- **WHAT TO DO**
The full listing is needed, transcribed word for word.

- **DATASET EXCERPTS**
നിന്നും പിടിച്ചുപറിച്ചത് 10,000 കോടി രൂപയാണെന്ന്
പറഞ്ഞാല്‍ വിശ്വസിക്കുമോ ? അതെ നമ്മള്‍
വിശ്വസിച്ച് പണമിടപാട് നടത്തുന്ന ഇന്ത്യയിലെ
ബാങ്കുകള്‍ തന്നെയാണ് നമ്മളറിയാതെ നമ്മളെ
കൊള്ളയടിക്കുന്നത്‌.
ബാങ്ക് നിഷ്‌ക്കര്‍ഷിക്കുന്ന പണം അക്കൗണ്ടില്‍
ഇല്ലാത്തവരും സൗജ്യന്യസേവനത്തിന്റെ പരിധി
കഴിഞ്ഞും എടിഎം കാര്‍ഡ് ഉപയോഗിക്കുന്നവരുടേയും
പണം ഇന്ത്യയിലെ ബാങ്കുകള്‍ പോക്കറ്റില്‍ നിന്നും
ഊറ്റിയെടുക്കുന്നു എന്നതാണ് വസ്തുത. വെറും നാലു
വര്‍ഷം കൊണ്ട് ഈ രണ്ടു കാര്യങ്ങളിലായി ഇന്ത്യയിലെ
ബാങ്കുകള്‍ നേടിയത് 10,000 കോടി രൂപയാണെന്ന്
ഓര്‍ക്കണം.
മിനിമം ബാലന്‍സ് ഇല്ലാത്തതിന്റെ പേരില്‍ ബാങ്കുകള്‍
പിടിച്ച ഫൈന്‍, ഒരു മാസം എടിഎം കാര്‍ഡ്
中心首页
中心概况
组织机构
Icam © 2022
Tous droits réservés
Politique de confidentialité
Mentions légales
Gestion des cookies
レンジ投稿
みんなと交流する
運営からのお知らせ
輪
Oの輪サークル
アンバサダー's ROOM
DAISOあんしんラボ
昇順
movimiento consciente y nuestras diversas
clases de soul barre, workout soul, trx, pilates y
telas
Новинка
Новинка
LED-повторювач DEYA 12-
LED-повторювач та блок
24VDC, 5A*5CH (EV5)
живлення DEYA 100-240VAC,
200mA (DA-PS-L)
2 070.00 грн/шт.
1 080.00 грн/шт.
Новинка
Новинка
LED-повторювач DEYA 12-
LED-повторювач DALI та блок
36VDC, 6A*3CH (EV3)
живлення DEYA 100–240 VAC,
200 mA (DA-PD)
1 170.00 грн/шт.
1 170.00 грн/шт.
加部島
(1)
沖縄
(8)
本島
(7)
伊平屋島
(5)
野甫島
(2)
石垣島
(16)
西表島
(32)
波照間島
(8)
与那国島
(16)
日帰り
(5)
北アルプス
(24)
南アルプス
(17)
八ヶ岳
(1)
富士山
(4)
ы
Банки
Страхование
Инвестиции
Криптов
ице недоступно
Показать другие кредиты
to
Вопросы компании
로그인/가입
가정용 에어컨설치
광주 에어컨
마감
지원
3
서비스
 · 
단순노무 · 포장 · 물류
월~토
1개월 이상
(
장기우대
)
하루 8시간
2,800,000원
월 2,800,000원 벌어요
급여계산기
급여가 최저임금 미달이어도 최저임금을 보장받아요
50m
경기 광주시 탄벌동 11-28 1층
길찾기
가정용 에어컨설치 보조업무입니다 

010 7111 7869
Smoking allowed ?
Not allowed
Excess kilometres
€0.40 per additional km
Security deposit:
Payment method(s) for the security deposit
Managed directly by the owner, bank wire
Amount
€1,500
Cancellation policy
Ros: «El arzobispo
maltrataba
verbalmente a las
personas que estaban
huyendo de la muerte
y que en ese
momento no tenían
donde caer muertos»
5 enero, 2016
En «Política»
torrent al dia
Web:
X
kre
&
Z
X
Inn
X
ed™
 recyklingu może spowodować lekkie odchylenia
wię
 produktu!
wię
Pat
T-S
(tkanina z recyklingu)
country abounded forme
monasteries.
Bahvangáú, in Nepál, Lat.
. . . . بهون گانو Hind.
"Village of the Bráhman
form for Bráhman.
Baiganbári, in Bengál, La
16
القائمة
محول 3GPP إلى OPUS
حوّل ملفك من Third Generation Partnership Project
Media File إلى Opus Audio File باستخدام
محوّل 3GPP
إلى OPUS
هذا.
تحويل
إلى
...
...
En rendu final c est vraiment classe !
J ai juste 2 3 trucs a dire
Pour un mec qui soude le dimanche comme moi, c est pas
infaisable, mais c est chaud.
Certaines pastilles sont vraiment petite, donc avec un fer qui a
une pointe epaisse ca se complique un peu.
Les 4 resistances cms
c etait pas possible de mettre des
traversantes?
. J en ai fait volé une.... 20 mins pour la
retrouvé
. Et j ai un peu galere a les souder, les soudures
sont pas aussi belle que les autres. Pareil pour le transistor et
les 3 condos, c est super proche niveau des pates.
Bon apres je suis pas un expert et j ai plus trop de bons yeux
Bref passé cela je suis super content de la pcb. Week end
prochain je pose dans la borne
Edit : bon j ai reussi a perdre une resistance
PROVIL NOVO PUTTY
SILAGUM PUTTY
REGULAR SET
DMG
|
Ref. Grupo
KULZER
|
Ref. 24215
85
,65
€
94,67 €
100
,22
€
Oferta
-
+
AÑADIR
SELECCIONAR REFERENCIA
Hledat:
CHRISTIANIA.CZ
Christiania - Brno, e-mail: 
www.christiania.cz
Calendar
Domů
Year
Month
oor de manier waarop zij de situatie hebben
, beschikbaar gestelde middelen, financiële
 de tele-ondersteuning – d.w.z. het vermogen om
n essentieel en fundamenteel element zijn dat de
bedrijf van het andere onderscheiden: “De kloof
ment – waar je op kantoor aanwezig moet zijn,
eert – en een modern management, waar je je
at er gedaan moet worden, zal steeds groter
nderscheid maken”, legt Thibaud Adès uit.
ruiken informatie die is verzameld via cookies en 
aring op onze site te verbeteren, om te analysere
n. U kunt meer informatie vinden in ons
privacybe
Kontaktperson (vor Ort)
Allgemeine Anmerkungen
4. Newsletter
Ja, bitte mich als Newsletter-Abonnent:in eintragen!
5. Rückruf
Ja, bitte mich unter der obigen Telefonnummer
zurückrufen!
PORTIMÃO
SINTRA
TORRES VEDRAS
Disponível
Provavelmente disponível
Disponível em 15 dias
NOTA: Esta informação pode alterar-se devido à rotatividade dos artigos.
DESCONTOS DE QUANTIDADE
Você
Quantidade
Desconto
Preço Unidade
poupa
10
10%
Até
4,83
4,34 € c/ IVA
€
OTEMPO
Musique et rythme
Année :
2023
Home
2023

- **SOLVED EXERCISE**
നിന്നും പിടിച്ചുപറിച്ചത് 10,000 കോടി രൂപയാണെന്ന്
പറഞ്ഞാല്‍ വിശ്വസിക്കുമോ ? അതെ നമ്മള്‍
വിശ്വസിച്ച് പണമിടപാട് നടത്തുന്ന ഇന്ത്യയിലെ
ബാങ്കുകള്‍ തന്നെയാണ് നമ്മളറിയാതെ നമ്മളെ
കൊള്ളയടിക്കുന്നത്‌.
ബാങ്ക് നിഷ്‌ക്കര്‍ഷിക്കുന്ന പണം അക്കൗണ്ടില്‍
ഇല്ലാത്തവരും സൗജ്യന്യസേവനത്തിന്റെ പരിധി
കഴിഞ്ഞും എടിഎം കാര്‍ഡ് ഉപയോഗിക്കുന്നവരുടേയും
പണം ഇന്ത്യയിലെ ബാങ്കുകള്‍ പോക്കറ്റില്‍ നിന്നും
ഊറ്റിയെടുക്കുന്നു എന്നതാണ് വസ്തുത. വെറും നാലു
വര്‍ഷം കൊണ്ട് ഈ രണ്ടു കാര്യങ്ങളിലായി ഇന്ത്യയിലെ
ബാങ്കുകള്‍ നേടിയത് 10,000 കോടി രൂപയാണെന്ന്
ഓര്‍ക്കണം.
മിനിമം ബാലന്‍സ് ഇല്ലാത്തതിന്റെ പേരില്‍ ബാങ്കുകള്‍
പിടിച്ച ഫൈന്‍, ഒരു മാസം എടിഎം കാര്‍ഡ്
中心首页
中心概况
组织机构
Icam © 2022
Tous droits réservés
Politique de confidentialité
Mentions légales
Gestion des cookies
レンジ投稿
みんなと交流する
運営からのお知らせ
輪
Oの輪サークル
アンバサダー's ROOM
DAISOあんしんラボ
昇順
movimiento consciente y nuestras diversas
clases de soul barre, workout soul, trx, pilates y
telas
Новинка
Новинка
LED-повторювач DEYA 12-
LED-повторювач та блок
24VDC, 5A*5CH (EV5)
живлення DEYA 100-240VAC,
200mA (DA-PS-L)
2 070.00 грн/шт.
1 080.00 грн/шт.
Новинка
Новинка
LED-повторювач DEYA 12-
LED-повторювач DALI та блок
36VDC, 6A*3CH (EV3)
живлення DEYA 100–240 VAC,
200 mA (DA-PD)
1 170.00 грн/шт.
1 170.00 грн/шт.
加部島
(1)
沖縄
(8)
本島
(7)
伊平屋島
(5)
野甫島
(2)
石垣島
(16)
西表島
(32)
波照間島
(8)
与那国島
(16)
日帰り
(5)
北アルプス
(24)
南アルプス
(17)
八ヶ岳
(1)
富士山
(4)
ы
Банки
Страхование
Инвестиции
Криптов
ице недоступно
Показать другие кредиты
to
Вопросы компании
로그인/가입
가정용 에어컨설치
광주 에어컨
마감
지원
3
서비스
 · 
단순노무 · 포장 · 물류
월~토
1개월 이상
(
장기우대
)
하루 8시간
2,800,000원
월 2,800,000원 벌어요
급여계산기
급여가 최저임금 미달이어도 최저임금을 보장받아요
50m
경기 광주시 탄벌동 11-28 1층
길찾기
가정용 에어컨설치 보조업무입니다 

010 7111 7869
Smoking allowed ?
Not allowed
Excess kilometres
€0.40 per additional km
Security deposit:
Payment method(s) for the security deposit
Managed directly by the owner, bank wire
Amount
€1,500
Cancellation policy
Ros: «El arzobispo
maltrataba
verbalmente a las
personas que estaban
huyendo de la muerte
y que en ese
momento no tenían
donde caer muertos»
5 enero, 2016
En «Política»
torrent al dia
Web:
X
kre
&
Z
X
Inn
X
ed™
 recyklingu może spowodować lekkie odchylenia
wię
 produktu!
wię
Pat
T-S
(tkanina z recyklingu)
country abounded forme
monasteries.
Bahvangáú, in Nepál, Lat.
. . . . بهون گانو Hind.
"Village of the Bráhman
form for Bráhman.
Baiganbári, in Bengál, La
16
القائمة
محول 3GPP إلى OPUS
حوّل ملفك من Third Generation Partnership Project
Media File إلى Opus Audio File باستخدام
محوّل 3GPP
إلى OPUS
هذا.
تحويل
إلى
...
...
En rendu final c est vraiment classe !
J ai juste 2 3 trucs a dire
Pour un mec qui soude le dimanche comme moi, c est pas
infaisable, mais c est chaud.
Certaines pastilles sont vraiment petite, donc avec un fer qui a
une pointe epaisse ca se complique un peu.
Les 4 resistances cms
c etait pas possible de mettre des
traversantes?
. J en ai fait volé une.... 20 mins pour la
retrouvé
. Et j ai un peu galere a les souder, les soudures
sont pas aussi belle que les autres. Pareil pour le transistor et
les 3 condos, c est super proche niveau des pates.
Bon apres je suis pas un expert et j ai plus trop de bons yeux
Bref passé cela je suis super content de la pcb. Week end
prochain je pose dans la borne
Edit : bon j ai reussi a perdre une resistance
PROVIL NOVO PUTTY
SILAGUM PUTTY
REGULAR SET
DMG
|
Ref. Grupo
KULZER
|
Ref. 24215
85
,65
€
94,67 €
100
,22
€
Oferta
-
+
AÑADIR
SELECCIONAR REFERENCIA
Hledat:
CHRISTIANIA.CZ
Christiania - Brno, e-mail: 
www.christiania.cz
Calendar
Domů
Year
Month
oor de manier waarop zij de situatie hebben
, beschikbaar gestelde middelen, financiële
 de tele-ondersteuning – d.w.z. het vermogen om
n essentieel en fundamenteel element zijn dat de
bedrijf van het andere onderscheiden: “De kloof
ment – waar je op kantoor aanwezig moet zijn,
eert – en een modern management, waar je je
at er gedaan moet worden, zal steeds groter
nderscheid maken”, legt Thibaud Adès uit.
ruiken informatie die is verzameld via cookies en 
aring op onze site te verbeteren, om te analysere
n. U kunt meer informatie vinden in ons
privacybe
Kontaktperson (vor Ort)
Allgemeine Anmerkungen
4. Newsletter
Ja, bitte mich als Newsletter-Abonnent:in eintragen!
5. Rückruf
Ja, bitte mich unter der obigen Telefonnummer
zurückrufen!
PORTIMÃO
SINTRA
TORRES VEDRAS
Disponível
Provavelmente disponível
Disponível em 15 dias
NOTA: Esta informação pode alterar-se devido à rotatividade dos artigos.
DESCONTOS DE QUANTIDADE
Você
Quantidade
Desconto
Preço Unidade
poupa
10
10%
Até
4,83
4,34 € c/ IVA
€
OTEMPO
Musique et rythme
Année :
2023
Home
2023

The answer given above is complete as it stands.